The pine beetle, a native insect that infests the bark of lodgepole pine trees, often introducing a fungus that quickly chokes off the tree’s water supply, killing it, has infected forests across millions of acres from Colorado all the way north to British Columbia.
Friday’s conference, hosted by the Colorado Bark Beetle, provided an overview of impacts of the epidemic both on the forest and on watershed, wildlife and ecosystems in addition to prompt consideration and discussion of what the future of today’s lodgepole forests might look like.
In spite of the somber subject matter, the message that came out of a morning panel at the summit was both hopeful and positive.
Tinker, along with Claudia Regan, a vegetation ecologist for the Forest Service, presented evidence that the pine beetle epidemic has not had catastrophic impacts on either water quality or wildfire risk, though the impacts on wildlife appear to be a mixed bag.
Though research is still in the early stages and is limited to very specific stands of trees, studies present an unclear picture as to whether the epidemic has made lodgepole forests more susceptible to flames.
“I don’t think we know,” Tinker said in response to the question of the bark beetle’s impact on fire danger. “It’s highly variable.
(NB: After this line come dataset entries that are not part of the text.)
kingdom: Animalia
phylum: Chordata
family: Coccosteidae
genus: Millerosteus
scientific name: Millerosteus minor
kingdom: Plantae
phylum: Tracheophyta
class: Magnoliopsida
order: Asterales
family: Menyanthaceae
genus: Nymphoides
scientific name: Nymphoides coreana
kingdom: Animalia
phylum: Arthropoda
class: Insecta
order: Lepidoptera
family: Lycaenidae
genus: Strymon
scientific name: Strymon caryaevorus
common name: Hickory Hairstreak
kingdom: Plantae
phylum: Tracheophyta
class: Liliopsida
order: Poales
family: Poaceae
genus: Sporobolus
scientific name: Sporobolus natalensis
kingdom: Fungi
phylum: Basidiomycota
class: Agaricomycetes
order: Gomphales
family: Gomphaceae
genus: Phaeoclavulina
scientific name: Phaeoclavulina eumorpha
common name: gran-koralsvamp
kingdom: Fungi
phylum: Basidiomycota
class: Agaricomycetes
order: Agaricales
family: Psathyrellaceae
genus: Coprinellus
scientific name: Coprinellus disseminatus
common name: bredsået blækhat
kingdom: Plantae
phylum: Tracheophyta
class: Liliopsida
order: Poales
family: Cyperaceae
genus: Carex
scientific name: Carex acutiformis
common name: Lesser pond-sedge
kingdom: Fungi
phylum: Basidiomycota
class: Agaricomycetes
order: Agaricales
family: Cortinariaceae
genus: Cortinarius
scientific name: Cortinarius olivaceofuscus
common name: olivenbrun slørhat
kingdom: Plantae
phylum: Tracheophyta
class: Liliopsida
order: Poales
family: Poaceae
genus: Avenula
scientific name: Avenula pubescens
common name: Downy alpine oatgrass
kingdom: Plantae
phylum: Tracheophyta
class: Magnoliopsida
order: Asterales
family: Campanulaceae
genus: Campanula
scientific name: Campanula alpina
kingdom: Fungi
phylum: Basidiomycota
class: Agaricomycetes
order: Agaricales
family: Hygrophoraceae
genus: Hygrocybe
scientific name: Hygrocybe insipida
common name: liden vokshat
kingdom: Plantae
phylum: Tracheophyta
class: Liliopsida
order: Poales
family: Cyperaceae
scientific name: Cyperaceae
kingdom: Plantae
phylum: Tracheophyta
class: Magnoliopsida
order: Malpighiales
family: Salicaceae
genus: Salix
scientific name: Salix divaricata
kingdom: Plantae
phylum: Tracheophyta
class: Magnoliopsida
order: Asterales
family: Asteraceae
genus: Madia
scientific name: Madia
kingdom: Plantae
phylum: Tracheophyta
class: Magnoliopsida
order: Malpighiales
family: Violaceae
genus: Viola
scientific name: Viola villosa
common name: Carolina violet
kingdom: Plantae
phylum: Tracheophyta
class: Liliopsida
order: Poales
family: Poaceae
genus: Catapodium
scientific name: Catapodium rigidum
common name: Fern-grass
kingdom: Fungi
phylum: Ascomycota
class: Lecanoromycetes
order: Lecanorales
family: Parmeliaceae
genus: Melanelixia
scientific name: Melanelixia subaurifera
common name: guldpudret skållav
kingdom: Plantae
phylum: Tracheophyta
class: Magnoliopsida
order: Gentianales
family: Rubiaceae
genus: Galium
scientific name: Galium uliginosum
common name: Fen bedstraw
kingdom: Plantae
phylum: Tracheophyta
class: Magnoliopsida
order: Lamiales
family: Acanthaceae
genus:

It depends on fuel loads, it depends on weather conditions. There’s some forests that burn more severely and some that don’t.”
But when it comes to watershed issues, the picture is somewhat clearer.
Studies have not shown increased runoff or water contamination in beetle-killed areas, and in fact watershed in tree stands that suffered from the bark beetle epidemic fared better than that in clear-cut areas, according to Regan.
Some wildlife species, on the other hand, may be negatively impacted by the acres of dead trees that now cover the mountains, she said.
Both seemed to agree, however, that the bark-beetle represented a time of change and, most likely, diversification for the infected forests. Both committed to the idea that forests are resilient and would regenerate, the experts held that the beetle-killed land might give way to more varied species of trees, which seem already to have begun to take root.